Whenever I travel to France, I like to hit the ground eating, but my urgency on this trip was even more intense than usual— a brief week in Alsace was barely long enough to sample fourteen authentic choucroutes. I had passed a sleepless night and morning on the trip to Strasbourg—two plane flights and an endless wait for airport connections—while my wife slumbered beside me like a puppy. Anticipating that I would lose consciousness as soon as we rented our car, my instructions to her had been the model of clarity: Drive directly from the airport to Ittenheim on the forlorn outskirts of Strasbourg, avoiding the twofold snare of ineffable scenery and medieval churches. Park at the Hotel-Restaurant au Boeuf and make a reservation for lunch. Enjoy yourself very quietly for the next two hours. Wake me at 1:00 p.m. for our first steaming plate of true choucroute.
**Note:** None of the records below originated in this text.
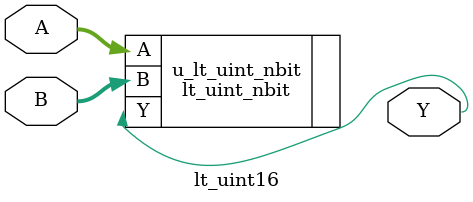
<source format=v>

module lt_uint16 #(
    parameter WIDTH = 16,
    parameter IMPL_TYPE = 0
)(
    input [WIDTH-1:0] A,
    input [WIDTH-1:0] B,
    output Y
);

    lt_uint_nbit #(
        .WIDTH(WIDTH),
        .IMPL_TYPE(IMPL_TYPE)
    ) u_lt_uint_nbit (
        .A(A),
        .B(B),
        .Y(Y)
    );

endmodule

</source>
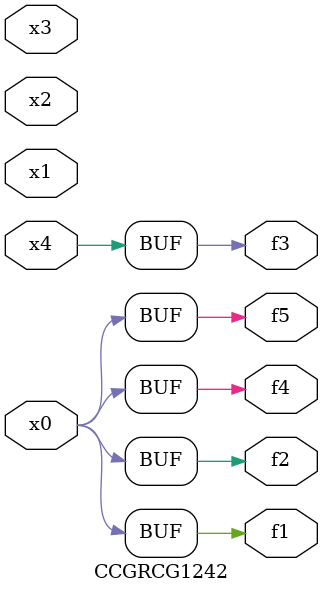
<source format=v>
module CCGRCG1242(
	input x0, x1, x2, x3, x4,
	output f1, f2, f3, f4, f5
);
	assign f1 = x0;
	assign f2 = x0;
	assign f3 = x4;
	assign f4 = x0;
	assign f5 = x0;
endmodule

</source>
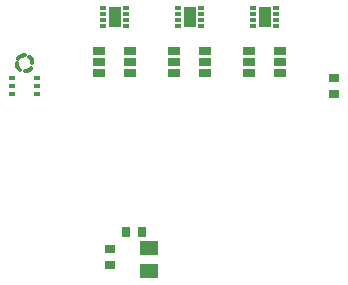
<source format=gbp>
G75*
%MOIN*%
%OFA0B0*%
%FSLAX25Y25*%
%IPPOS*%
%LPD*%
%AMOC8*
5,1,8,0,0,1.08239X$1,22.5*
%
%ADD10R,0.05906X0.05118*%
%ADD11R,0.02756X0.03543*%
%ADD12R,0.03543X0.02756*%
%ADD13R,0.03898X0.02717*%
%ADD14R,0.03937X0.06693*%
%ADD15R,0.01969X0.01181*%
%ADD16R,0.02362X0.01575*%
%ADD17C,0.01181*%
%ADD18R,0.00394X0.00394*%
D10*
X0061500Y0055510D03*
X0061500Y0062990D03*
D11*
X0059097Y0068472D03*
X0053979Y0068472D03*
D12*
X0048400Y0057491D03*
X0048400Y0062609D03*
X0123300Y0114441D03*
X0123300Y0119559D03*
D13*
X0044882Y0121260D03*
X0044882Y0125000D03*
X0044882Y0128740D03*
X0055118Y0128740D03*
X0055118Y0125000D03*
X0055118Y0121260D03*
X0069882Y0121260D03*
X0069882Y0125000D03*
X0069882Y0128740D03*
X0080118Y0128740D03*
X0080118Y0125000D03*
X0080118Y0121260D03*
X0094882Y0121260D03*
X0094882Y0125000D03*
X0094882Y0128740D03*
X0105118Y0128740D03*
X0105118Y0125000D03*
X0105118Y0121260D03*
D14*
X0050000Y0140000D03*
X0075000Y0140000D03*
X0100000Y0140000D03*
D15*
X0046260Y0137047D03*
X0046260Y0139016D03*
X0046260Y0140984D03*
X0046260Y0142953D03*
X0053740Y0142953D03*
X0053740Y0140984D03*
X0053740Y0139016D03*
X0053740Y0137047D03*
X0071260Y0137047D03*
X0071260Y0139016D03*
X0071260Y0140984D03*
X0071260Y0142953D03*
X0078740Y0142953D03*
X0078740Y0140984D03*
X0078740Y0139016D03*
X0078740Y0137047D03*
X0096260Y0137047D03*
X0096260Y0139016D03*
X0096260Y0140984D03*
X0096260Y0142953D03*
X0103740Y0142953D03*
X0103740Y0140984D03*
X0103740Y0139016D03*
X0103740Y0137047D03*
D16*
X0024232Y0119559D03*
X0024232Y0117000D03*
X0024232Y0114441D03*
X0015768Y0114441D03*
X0015768Y0117000D03*
X0015768Y0119559D03*
D17*
X0022639Y0124559D02*
X0022644Y0124654D01*
X0022646Y0124749D01*
X0022644Y0124843D01*
X0022638Y0124938D01*
X0022628Y0125032D01*
X0022615Y0125126D01*
X0022597Y0125219D01*
X0022576Y0125311D01*
X0022551Y0125403D01*
X0022522Y0125493D01*
X0022490Y0125582D01*
X0022454Y0125669D01*
X0022414Y0125756D01*
X0022371Y0125840D01*
X0022325Y0125923D01*
X0022275Y0126003D01*
X0022222Y0126082D01*
X0022166Y0126158D01*
X0022107Y0126232D01*
X0022045Y0126303D01*
X0021980Y0126372D01*
X0021912Y0126439D01*
X0021842Y0126502D01*
X0021769Y0126562D01*
X0021693Y0126620D01*
X0021616Y0126674D01*
X0021536Y0126725D01*
X0022166Y0123063D02*
X0022115Y0122983D01*
X0022061Y0122906D01*
X0022003Y0122830D01*
X0021943Y0122757D01*
X0021880Y0122687D01*
X0021813Y0122619D01*
X0021744Y0122554D01*
X0021673Y0122492D01*
X0021599Y0122433D01*
X0021523Y0122377D01*
X0021444Y0122324D01*
X0021364Y0122274D01*
X0021281Y0122228D01*
X0021197Y0122185D01*
X0021110Y0122145D01*
X0021023Y0122109D01*
X0020934Y0122077D01*
X0020844Y0122048D01*
X0020752Y0122023D01*
X0020660Y0122002D01*
X0020567Y0121984D01*
X0020473Y0121971D01*
X0020379Y0121961D01*
X0020284Y0121955D01*
X0020190Y0121953D01*
X0020095Y0121955D01*
X0020000Y0121960D01*
X0017874Y0126095D02*
X0017925Y0126175D01*
X0017979Y0126252D01*
X0018037Y0126328D01*
X0018097Y0126401D01*
X0018160Y0126471D01*
X0018227Y0126539D01*
X0018296Y0126604D01*
X0018367Y0126666D01*
X0018441Y0126725D01*
X0018517Y0126781D01*
X0018596Y0126834D01*
X0018676Y0126884D01*
X0018759Y0126930D01*
X0018843Y0126973D01*
X0018930Y0127013D01*
X0019017Y0127049D01*
X0019106Y0127081D01*
X0019196Y0127110D01*
X0019288Y0127135D01*
X0019380Y0127156D01*
X0019473Y0127174D01*
X0019567Y0127187D01*
X0019661Y0127197D01*
X0019756Y0127203D01*
X0019850Y0127205D01*
X0019945Y0127203D01*
X0020040Y0127198D01*
X0017361Y0124599D02*
X0017356Y0124504D01*
X0017354Y0124409D01*
X0017356Y0124315D01*
X0017362Y0124220D01*
X0017372Y0124126D01*
X0017385Y0124032D01*
X0017403Y0123939D01*
X0017424Y0123847D01*
X0017449Y0123755D01*
X0017478Y0123665D01*
X0017510Y0123576D01*
X0017546Y0123489D01*
X0017586Y0123402D01*
X0017629Y0123318D01*
X0017675Y0123235D01*
X0017725Y0123155D01*
X0017778Y0123076D01*
X0017834Y0123000D01*
X0017893Y0122926D01*
X0017955Y0122855D01*
X0018020Y0122786D01*
X0018088Y0122719D01*
X0018158Y0122656D01*
X0018231Y0122596D01*
X0018307Y0122538D01*
X0018384Y0122484D01*
X0018464Y0122433D01*
D18*
X0020000Y0127236D03*
X0020000Y0121724D03*
X0017244Y0124480D03*
X0022756Y0124874D03*
M02*

</source>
Hard as I tried, I could not find a loophole in these instructions. Yet here I was, alone and immobilized, deep in the Vosges Mountains and their adorable little towns of medieval houses, lofty church spires, narrow spotless streets, and ferocious dogs on flimsy tethers.

I fished around in the glove compartment for a dictionary, a long roll of graph paper, and a stack of postcards. In France as in no other country they sell postcards with photographs of regional dishes on one side and recipes on the reverse. I had located five at the Strasbourg airport while my wife, by division of labor, took care of the baggage. Three cards featured
choucroute garnie a I’Alsacienne.
I sat down on a tree stump and resumed my master-work—a chart analyzing every authentic recipe for choucroute I could get my hands on.

Just then a shadowy figure emerged from the forest into the bright sunlight. It was my wife, wearing the look she gets when she believes she has been ennobled by proximity to nature. Too proud to betray the slightest concern at her absence, guessing that interrogation would be pointless, and recalling that she still had the car keys, I smiled carelessly, rolled up my chart, and said, “To Ittenheim!”